#### SOURCE ####
In the Bleak Midwinter (released in the US as A Midwinter's Tale) is a 1995 British romantic comedy film written and directed by Kenneth Branagh. Many of the roles in the film were written for specific actors. This was the first film directed by Branagh in which he did not appear.

The film begins with a monologue by out-of-work actor Joe Harper (Michael Maloney) about his slow decline into depression. In an attempt to beat his depression, Joe volunteers to help try to save his sister's local church from land developers for the community by putting on a Christmas production of Hamlet, somewhat against the advice of his agent Margaretta (Joan Collins). As the cast he assembles are still available even at Christmas and are prepared to do it on a 'profit sharing' basis (that is, they may not get paid anything), he cannot expect – and does not get – the cream of the cream. But although they all bring their own problems and foibles along, something bigger starts to emerge in the perhaps aptly named village of Hope. This film encapsulates the hilarious and heartbreaking struggle of actor versus situation versus life, and often versus each other. It was shot in black and white for artistic effect.

Plot 

Joe Harper, a depressed and down-on-his-luck actor, asks his agent Margaretta D'Arcy to lend him some money to put on a final stand Christmastime production of Shakespeare's Hamlet in his hometown of Hope, Derbyshire. Wanting the rendition to be "free and experimental", Joe holds auditions that attract a variety of actors and performers, most of whom Margaretta thinks are mad. In the end, Joe casts six actors: the short-sighted and well-meaning Nina Raymond as Ophelia; the long-suffering and cynical Henry Wakefield as King Claudius; the flamboyant homosexual Terry DuBois as Queen Gertrude; the vain and self-righteous Tom Newman as Laertes, Fortinbras and other various roles; alcoholic-in-denial Carnforth Greville as Horatio and Bernardo; and former child actor Vernon Spatch as Polonius, Marcellus, and the First Gravedigger. Joe casts himself as Hamlet.
#### GIVEN INFORMATION ####
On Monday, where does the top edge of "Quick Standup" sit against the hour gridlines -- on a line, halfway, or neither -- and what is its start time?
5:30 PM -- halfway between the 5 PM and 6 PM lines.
####
_REQUIREMENTS_
Write the next part of the article on the film In the Bleak Midwinter, picking up after its last sentence. The data has nothing to do with the film article.

_EXERCISE RESPONSE_
Recruiting his sister Molly, Joe transports the actors and props to Hope, where they mistakenly go to the wrong site before being brought to their actual venue: a decrepit, damp and ugly church that is due for demolition by developers. Although the actors are disheartened that the venue is also their digs as well as not having expenses paid for them, they decide to stay; and Joe introduces them to their costume and set designer, the enigmatic and new-age Fadge, who oddly proposes to have some of the audience as cardboard figurines and use only smoke for set design.

Rehearsals begin with a shaky start. Carnforth cannot remember his lines and often turns up drunk, Tom insists on using different outrageous accents for each of his various roles, Henry having to share a room with Terry whom he despises, Nina causes accidents from her eyesight, and Joe having Molly perform as Hamlet during rehearsals so he can watch and direct the scenes. More difficulties arise when the landlord of the church demands an extra week of rent, which Joe doesn't have, and the show hasn't sold a single advance ticket. After the first week of rehearsals and four days before the tech run, Joe insists the actor's don't lose their nerve, and receives encouragement from Nina who Joe learns is a widow.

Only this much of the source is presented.